> **ACTIVITY**: Look through the records below for the line holding "24: (391, 485, 5.54)". Write it out exactly, with each following line through the line holding "32: (378, 433, 25.77)".

───── RECORDS FOR THE TASK ─────

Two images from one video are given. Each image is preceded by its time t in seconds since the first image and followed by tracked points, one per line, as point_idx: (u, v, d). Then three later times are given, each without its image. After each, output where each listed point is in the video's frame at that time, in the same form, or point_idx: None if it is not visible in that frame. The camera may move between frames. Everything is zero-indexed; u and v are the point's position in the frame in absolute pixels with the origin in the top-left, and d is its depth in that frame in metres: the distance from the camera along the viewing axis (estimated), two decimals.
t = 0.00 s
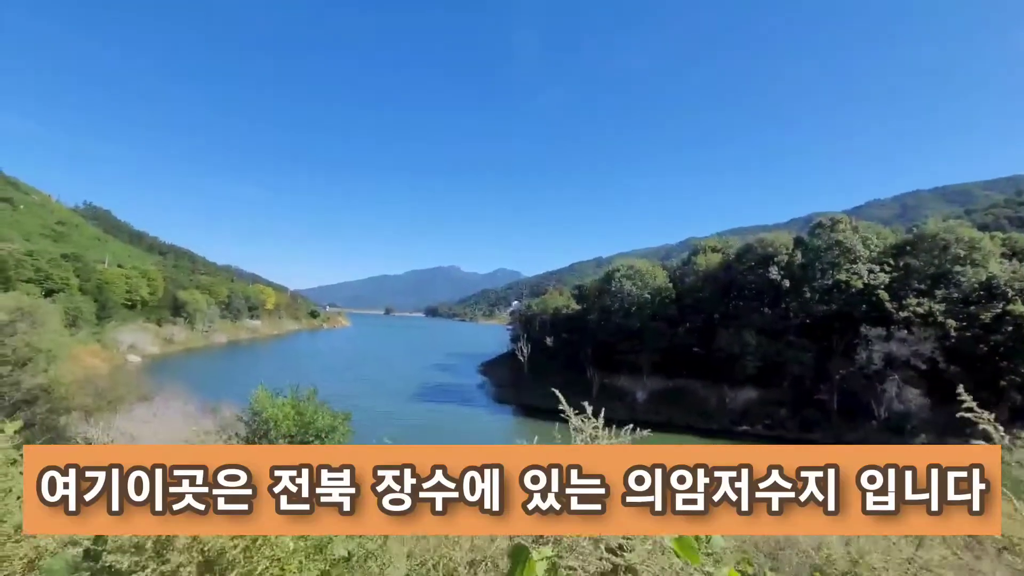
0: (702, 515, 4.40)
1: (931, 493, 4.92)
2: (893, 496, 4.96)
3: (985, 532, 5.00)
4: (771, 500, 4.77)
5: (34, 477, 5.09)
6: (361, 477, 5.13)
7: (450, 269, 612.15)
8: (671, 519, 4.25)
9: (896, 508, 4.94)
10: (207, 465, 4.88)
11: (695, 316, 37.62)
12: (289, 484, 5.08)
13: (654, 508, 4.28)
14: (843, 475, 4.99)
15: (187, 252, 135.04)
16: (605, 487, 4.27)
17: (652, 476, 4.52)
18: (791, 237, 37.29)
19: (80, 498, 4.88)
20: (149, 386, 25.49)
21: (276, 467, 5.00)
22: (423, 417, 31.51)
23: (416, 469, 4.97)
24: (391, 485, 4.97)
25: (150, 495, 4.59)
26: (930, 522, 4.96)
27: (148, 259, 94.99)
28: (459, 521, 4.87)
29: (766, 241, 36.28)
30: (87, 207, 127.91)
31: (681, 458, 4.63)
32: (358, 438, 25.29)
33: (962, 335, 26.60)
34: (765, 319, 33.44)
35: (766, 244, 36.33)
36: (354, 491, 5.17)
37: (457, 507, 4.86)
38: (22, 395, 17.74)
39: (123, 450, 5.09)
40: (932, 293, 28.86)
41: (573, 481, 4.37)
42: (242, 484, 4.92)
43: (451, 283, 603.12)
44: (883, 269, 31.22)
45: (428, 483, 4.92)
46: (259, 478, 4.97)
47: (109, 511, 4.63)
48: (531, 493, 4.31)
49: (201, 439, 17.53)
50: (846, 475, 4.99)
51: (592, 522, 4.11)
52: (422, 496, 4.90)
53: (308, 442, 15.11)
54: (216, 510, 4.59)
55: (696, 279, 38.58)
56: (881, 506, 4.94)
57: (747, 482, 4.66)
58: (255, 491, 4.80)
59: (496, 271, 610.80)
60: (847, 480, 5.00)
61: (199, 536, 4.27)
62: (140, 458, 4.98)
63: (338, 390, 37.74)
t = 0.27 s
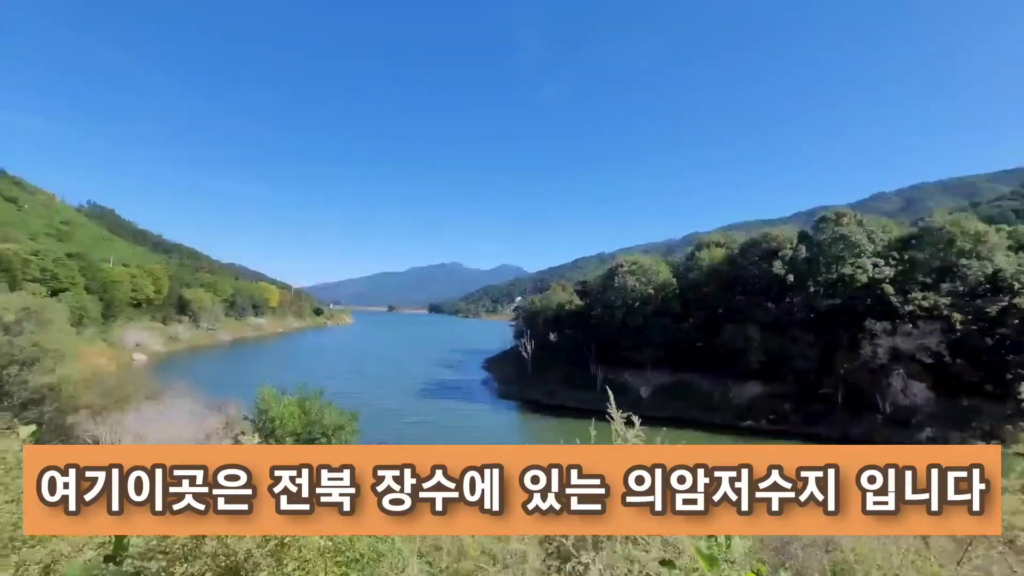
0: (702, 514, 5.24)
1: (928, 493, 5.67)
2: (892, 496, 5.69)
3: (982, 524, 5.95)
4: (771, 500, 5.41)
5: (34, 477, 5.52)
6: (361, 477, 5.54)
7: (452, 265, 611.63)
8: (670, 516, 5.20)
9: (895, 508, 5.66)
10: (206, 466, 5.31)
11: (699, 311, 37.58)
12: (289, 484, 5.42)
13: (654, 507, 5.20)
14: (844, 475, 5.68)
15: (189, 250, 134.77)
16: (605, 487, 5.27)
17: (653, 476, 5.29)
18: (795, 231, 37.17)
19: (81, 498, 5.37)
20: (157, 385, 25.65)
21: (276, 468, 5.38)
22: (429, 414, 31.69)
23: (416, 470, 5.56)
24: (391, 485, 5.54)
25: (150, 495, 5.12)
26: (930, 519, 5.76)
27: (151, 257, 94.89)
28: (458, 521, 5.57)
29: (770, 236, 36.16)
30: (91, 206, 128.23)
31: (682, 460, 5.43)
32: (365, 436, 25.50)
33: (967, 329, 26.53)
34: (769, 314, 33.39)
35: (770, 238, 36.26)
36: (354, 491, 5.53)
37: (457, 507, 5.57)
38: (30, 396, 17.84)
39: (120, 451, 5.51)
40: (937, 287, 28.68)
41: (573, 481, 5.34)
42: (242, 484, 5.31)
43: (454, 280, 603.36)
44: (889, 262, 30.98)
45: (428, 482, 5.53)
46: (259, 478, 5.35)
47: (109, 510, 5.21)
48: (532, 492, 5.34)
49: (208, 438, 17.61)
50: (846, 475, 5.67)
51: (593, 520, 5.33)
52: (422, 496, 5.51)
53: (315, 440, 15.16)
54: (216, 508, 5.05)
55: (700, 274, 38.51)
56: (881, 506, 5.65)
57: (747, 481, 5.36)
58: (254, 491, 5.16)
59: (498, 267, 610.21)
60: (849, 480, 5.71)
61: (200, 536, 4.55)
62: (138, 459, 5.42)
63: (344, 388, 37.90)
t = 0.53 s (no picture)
0: (702, 514, 5.19)
1: (928, 493, 5.85)
2: (892, 496, 5.87)
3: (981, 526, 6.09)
4: (771, 500, 5.56)
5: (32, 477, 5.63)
6: (361, 477, 5.57)
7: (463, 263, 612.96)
8: (670, 518, 5.07)
9: (895, 508, 5.84)
10: (207, 466, 5.42)
11: (713, 308, 37.20)
12: (290, 484, 5.49)
13: (655, 507, 5.13)
14: (843, 475, 5.83)
15: (205, 250, 136.73)
16: (605, 487, 5.35)
17: (653, 476, 5.30)
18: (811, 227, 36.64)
19: (81, 498, 5.49)
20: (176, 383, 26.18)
21: (275, 468, 5.45)
22: (440, 412, 31.96)
23: (416, 470, 5.60)
24: (391, 485, 5.56)
25: (150, 495, 5.31)
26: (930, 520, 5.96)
27: (168, 257, 96.47)
28: (458, 521, 5.64)
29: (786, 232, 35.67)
30: (111, 207, 130.72)
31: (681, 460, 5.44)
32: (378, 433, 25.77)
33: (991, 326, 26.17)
34: (784, 311, 32.98)
35: (785, 234, 35.81)
36: (354, 491, 5.55)
37: (457, 507, 5.63)
38: (53, 393, 18.30)
39: (119, 450, 5.61)
40: (958, 282, 28.27)
41: (573, 481, 5.44)
42: (242, 484, 5.41)
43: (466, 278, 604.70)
44: (908, 258, 30.40)
45: (428, 483, 5.57)
46: (259, 478, 5.44)
47: (109, 510, 5.40)
48: (532, 492, 5.44)
49: (226, 436, 17.85)
50: (846, 475, 5.82)
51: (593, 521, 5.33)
52: (422, 496, 5.55)
53: (330, 439, 15.31)
54: (217, 509, 5.28)
55: (714, 271, 38.03)
56: (881, 506, 5.83)
57: (747, 481, 5.50)
58: (255, 492, 5.36)
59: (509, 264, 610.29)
60: (849, 481, 5.86)
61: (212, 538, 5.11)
62: (138, 459, 5.51)
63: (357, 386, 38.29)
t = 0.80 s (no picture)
0: (702, 514, 5.36)
1: (929, 493, 5.79)
2: (892, 496, 5.81)
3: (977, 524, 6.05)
4: (771, 500, 5.56)
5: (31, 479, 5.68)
6: (361, 477, 5.53)
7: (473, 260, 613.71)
8: (670, 517, 5.31)
9: (895, 508, 5.78)
10: (206, 467, 5.52)
11: (725, 304, 36.88)
12: (290, 484, 5.49)
13: (654, 507, 5.35)
14: (843, 474, 5.78)
15: (218, 249, 138.37)
16: (605, 487, 5.40)
17: (653, 476, 5.45)
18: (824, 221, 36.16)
19: (80, 498, 5.59)
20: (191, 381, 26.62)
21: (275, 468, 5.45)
22: (451, 409, 32.14)
23: (416, 470, 5.54)
24: (391, 485, 5.49)
25: (150, 495, 5.50)
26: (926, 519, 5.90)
27: (183, 257, 97.78)
28: (458, 521, 5.54)
29: (799, 226, 35.24)
30: (127, 209, 132.78)
31: (680, 459, 5.52)
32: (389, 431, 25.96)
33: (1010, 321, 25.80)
34: (797, 306, 32.54)
35: (797, 229, 35.36)
36: (354, 491, 5.49)
37: (457, 507, 5.55)
38: (73, 392, 18.71)
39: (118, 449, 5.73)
40: (976, 276, 27.79)
41: (573, 481, 5.43)
42: (242, 484, 5.47)
43: (475, 275, 605.95)
44: (924, 252, 29.86)
45: (428, 483, 5.51)
46: (259, 478, 5.49)
47: (109, 510, 5.58)
48: (533, 492, 5.44)
49: (241, 434, 18.08)
50: (845, 475, 5.77)
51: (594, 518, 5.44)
52: (422, 496, 5.48)
53: (342, 438, 15.41)
54: (216, 509, 5.38)
55: (725, 267, 37.64)
56: (881, 506, 5.78)
57: (747, 482, 5.51)
58: (255, 492, 5.41)
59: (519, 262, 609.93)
60: (848, 481, 5.81)
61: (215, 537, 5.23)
62: (137, 458, 5.65)
63: (368, 384, 38.58)
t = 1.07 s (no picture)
0: (702, 514, 5.37)
1: (929, 493, 5.67)
2: (892, 496, 5.69)
3: (983, 530, 5.86)
4: (771, 500, 5.52)
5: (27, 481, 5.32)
6: (361, 477, 5.44)
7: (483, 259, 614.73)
8: (670, 518, 5.35)
9: (895, 508, 5.66)
10: (206, 467, 5.38)
11: (736, 302, 36.53)
12: (289, 484, 5.42)
13: (654, 507, 5.35)
14: (843, 474, 5.70)
15: (232, 249, 140.31)
16: (605, 487, 5.37)
17: (653, 476, 5.40)
18: (838, 218, 35.66)
19: (80, 498, 5.28)
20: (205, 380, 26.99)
21: (275, 469, 5.35)
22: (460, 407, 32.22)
23: (416, 470, 5.46)
24: (391, 485, 5.42)
25: (150, 495, 5.31)
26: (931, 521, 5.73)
27: (198, 257, 99.27)
28: (458, 521, 5.45)
29: (812, 223, 34.78)
30: (143, 210, 135.01)
31: (681, 459, 5.49)
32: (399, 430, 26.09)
33: None
34: (812, 304, 32.04)
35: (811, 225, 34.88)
36: (354, 491, 5.43)
37: (457, 507, 5.46)
38: (91, 390, 19.05)
39: (116, 448, 5.47)
40: (996, 273, 27.33)
41: (573, 481, 5.41)
42: (243, 484, 5.41)
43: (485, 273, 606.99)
44: (941, 248, 29.32)
45: (428, 483, 5.45)
46: (259, 478, 5.41)
47: (109, 510, 5.30)
48: (532, 493, 5.42)
49: (255, 432, 18.25)
50: (845, 475, 5.69)
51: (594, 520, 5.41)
52: (422, 496, 5.41)
53: (353, 437, 15.52)
54: (216, 509, 5.34)
55: (737, 264, 37.21)
56: (881, 506, 5.66)
57: (747, 481, 5.47)
58: (255, 492, 5.38)
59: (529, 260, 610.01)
60: (848, 481, 5.74)
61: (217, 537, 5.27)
62: (137, 458, 5.40)
63: (379, 382, 38.81)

─────

> **SOLVED EXERCISE**:
24: (391, 485, 5.54)
25: (150, 495, 5.12)
26: (930, 519, 5.76)
27: (151, 257, 94.89)
28: (458, 521, 5.57)
29: (770, 236, 36.16)
30: (91, 206, 128.23)
31: (682, 460, 5.43)
32: (365, 436, 25.50)
33: (967, 329, 26.53)
34: (769, 314, 33.39)
35: (770, 238, 36.26)
36: (354, 491, 5.53)
37: (457, 507, 5.57)
38: (30, 396, 17.84)
39: (120, 451, 5.51)
40: (937, 287, 28.68)
41: (573, 481, 5.34)
42: (242, 484, 5.31)
43: (454, 280, 603.36)
44: (889, 262, 30.98)
45: (428, 482, 5.53)
46: (259, 478, 5.35)
47: (109, 510, 5.21)
48: (532, 492, 5.34)
49: (208, 438, 17.61)
50: (846, 475, 5.67)
51: (593, 520, 5.33)
52: (422, 496, 5.51)
53: (315, 440, 15.16)
54: (216, 508, 5.05)
55: (700, 274, 38.51)
56: (881, 506, 5.65)
57: (747, 481, 5.36)
58: (254, 491, 5.16)
59: (498, 267, 610.21)
60: (849, 480, 5.71)
61: (200, 536, 4.55)
62: (138, 459, 5.42)
63: (344, 388, 37.90)
t = 0.53 s (no picture)
0: (702, 514, 5.19)
1: (928, 493, 5.85)
2: (892, 496, 5.87)
3: (981, 526, 6.09)
4: (771, 500, 5.56)
5: (32, 477, 5.63)
6: (361, 477, 5.57)
7: (463, 263, 612.96)
8: (670, 518, 5.07)
9: (895, 508, 5.84)
10: (207, 466, 5.42)
11: (713, 308, 37.20)
12: (290, 484, 5.49)
13: (655, 507, 5.13)
14: (843, 475, 5.83)
15: (205, 250, 136.73)
16: (605, 487, 5.35)
17: (653, 476, 5.30)
18: (811, 227, 36.64)
19: (81, 498, 5.49)
20: (176, 383, 26.18)
21: (275, 468, 5.45)
22: (440, 412, 31.96)
23: (416, 470, 5.60)
24: (391, 485, 5.56)
25: (150, 495, 5.31)
26: (930, 520, 5.96)
27: (168, 257, 96.47)
28: (458, 521, 5.64)
29: (786, 232, 35.67)
30: (111, 207, 130.72)
31: (681, 460, 5.44)
32: (378, 433, 25.77)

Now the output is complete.